[Items from a data source]
[Start of Attachment]

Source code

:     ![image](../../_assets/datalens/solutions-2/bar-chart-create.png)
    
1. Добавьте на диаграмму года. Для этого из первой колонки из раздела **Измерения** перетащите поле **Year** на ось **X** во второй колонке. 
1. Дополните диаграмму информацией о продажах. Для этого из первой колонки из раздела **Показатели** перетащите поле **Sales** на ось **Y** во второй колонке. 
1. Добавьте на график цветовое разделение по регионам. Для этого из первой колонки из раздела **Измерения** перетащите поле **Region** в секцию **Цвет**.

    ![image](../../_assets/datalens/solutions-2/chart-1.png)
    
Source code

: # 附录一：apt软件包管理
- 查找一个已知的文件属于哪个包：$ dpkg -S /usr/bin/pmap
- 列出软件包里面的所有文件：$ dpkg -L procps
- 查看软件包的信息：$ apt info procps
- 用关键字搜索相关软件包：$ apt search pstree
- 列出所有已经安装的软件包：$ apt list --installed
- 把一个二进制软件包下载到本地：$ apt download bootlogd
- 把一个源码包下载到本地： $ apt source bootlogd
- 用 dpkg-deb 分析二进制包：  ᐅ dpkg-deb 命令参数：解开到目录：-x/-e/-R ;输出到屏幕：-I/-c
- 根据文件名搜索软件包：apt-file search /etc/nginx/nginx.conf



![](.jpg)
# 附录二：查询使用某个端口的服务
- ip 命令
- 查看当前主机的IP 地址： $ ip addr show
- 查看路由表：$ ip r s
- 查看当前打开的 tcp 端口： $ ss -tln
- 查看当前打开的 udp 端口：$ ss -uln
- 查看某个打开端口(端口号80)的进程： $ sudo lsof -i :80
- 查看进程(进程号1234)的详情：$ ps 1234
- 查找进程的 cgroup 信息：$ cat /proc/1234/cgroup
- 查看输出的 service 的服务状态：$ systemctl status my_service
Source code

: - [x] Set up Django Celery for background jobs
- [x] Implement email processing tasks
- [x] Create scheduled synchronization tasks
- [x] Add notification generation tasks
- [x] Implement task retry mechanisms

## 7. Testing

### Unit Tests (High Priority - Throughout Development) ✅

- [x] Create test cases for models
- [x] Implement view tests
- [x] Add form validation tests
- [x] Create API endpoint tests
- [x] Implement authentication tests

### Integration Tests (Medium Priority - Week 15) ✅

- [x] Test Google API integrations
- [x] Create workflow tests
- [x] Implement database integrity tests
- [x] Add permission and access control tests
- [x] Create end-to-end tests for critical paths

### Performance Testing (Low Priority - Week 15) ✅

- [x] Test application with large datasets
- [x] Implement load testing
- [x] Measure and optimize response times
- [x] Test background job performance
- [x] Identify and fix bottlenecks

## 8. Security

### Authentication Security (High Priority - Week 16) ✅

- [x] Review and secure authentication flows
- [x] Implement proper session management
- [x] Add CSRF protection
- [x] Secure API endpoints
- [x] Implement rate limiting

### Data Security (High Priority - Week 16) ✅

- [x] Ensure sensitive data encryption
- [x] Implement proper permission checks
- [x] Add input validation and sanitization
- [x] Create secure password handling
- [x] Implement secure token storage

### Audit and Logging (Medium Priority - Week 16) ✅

[End of Attachment]

■ Task description:
Please be sure to repeat every entry exactly.

■ Result of this task:
Source code

:     ![image](../../_assets/datalens/solutions-2/bar-chart-create.png)
    
1. Добавьте на диаграмму года. Для этого из первой колонки из раздела **Измерения** перетащите поле **Year** на ось **X** во второй колонке. 
1. Дополните диаграмму информацией о продажах. Для этого из первой колонки из раздела **Показатели** перетащите поле **Sales** на ось **Y** во второй колонке. 
1. Добавьте на график цветовое разделение по регионам. Для этого из первой колонки из раздела **Измерения** перетащите поле **Region** в секцию **Цвет**.

    ![image](../../_assets/datalens/solutions-2/chart-1.png)
    
Source code

: # 附录一：apt软件包管理
- 查找一个已知的文件属于哪个包：$ dpkg -S /usr/bin/pmap
- 列出软件包里面的所有文件：$ dpkg -L procps
- 查看软件包的信息：$ apt info procps
- 用关键字搜索相关软件包：$ apt search pstree
- 列出所有已经安装的软件包：$ apt list --installed
- 把一个二进制软件包下载到本地：$ apt download bootlogd
- 把一个源码包下载到本地： $ apt source bootlogd
- 用 dpkg-deb 分析二进制包：  ᐅ dpkg-deb 命令参数：解开到目录：-x/-e/-R ;输出到屏幕：-I/-c
- 根据文件名搜索软件包：apt-file search /etc/nginx/nginx.conf



![](.jpg)
# 附录二：查询使用某个端口的服务
- ip 命令
- 查看当前主机的IP 地址： $ ip addr show
- 查看路由表：$ ip r s
- 查看当前打开的 tcp 端口： $ ss -tln
- 查看当前打开的 udp 端口：$ ss -uln
- 查看某个打开端口(端口号80)的进程： $ sudo lsof -i :80
- 查看进程(进程号1234)的详情：$ ps 1234
- 查找进程的 cgroup 信息：$ cat /proc/1234/cgroup
- 查看输出的 service 的服务状态：$ systemctl status my_service
Source code

: - [x] Set up Django Celery for background jobs
- [x] Implement email processing tasks
- [x] Create scheduled synchronization tasks
- [x] Add notification generation tasks
- [x] Implement task retry mechanisms

## 7. Testing

### Unit Tests (High Priority - Throughout Development) ✅

- [x] Create test cases for models
- [x] Implement view tests
- [x] Add form validation tests
- [x] Create API endpoint tests
- [x] Implement authentication tests

### Integration Tests (Medium Priority - Week 15) ✅

- [x] Test Google API integrations
- [x] Create workflow tests
- [x] Implement database integrity tests
- [x] Add permission and access control tests
- [x] Create end-to-end tests for critical paths

### Performance Testing (Low Priority - Week 15) ✅

- [x] Test application with large datasets
- [x] Implement load testing
- [x] Measure and optimize response times
- [x] Test background job performance
- [x] Identify and fix bottlenecks

## 8. Security

### Authentication Security (High Priority - Week 16) ✅

- [x] Review and secure authentication flows
- [x] Implement proper session management
- [x] Add CSRF protection
- [x] Secure API endpoints
- [x] Implement rate limiting

### Data Security (High Priority - Week 16) ✅

- [x] Ensure sensitive data encryption
- [x] Implement proper permission checks
- [x] Add input validation and sanitization
- [x] Create secure password handling
- [x] Implement secure token storage

### Audit and Logging (Medium Priority - Week 16) ✅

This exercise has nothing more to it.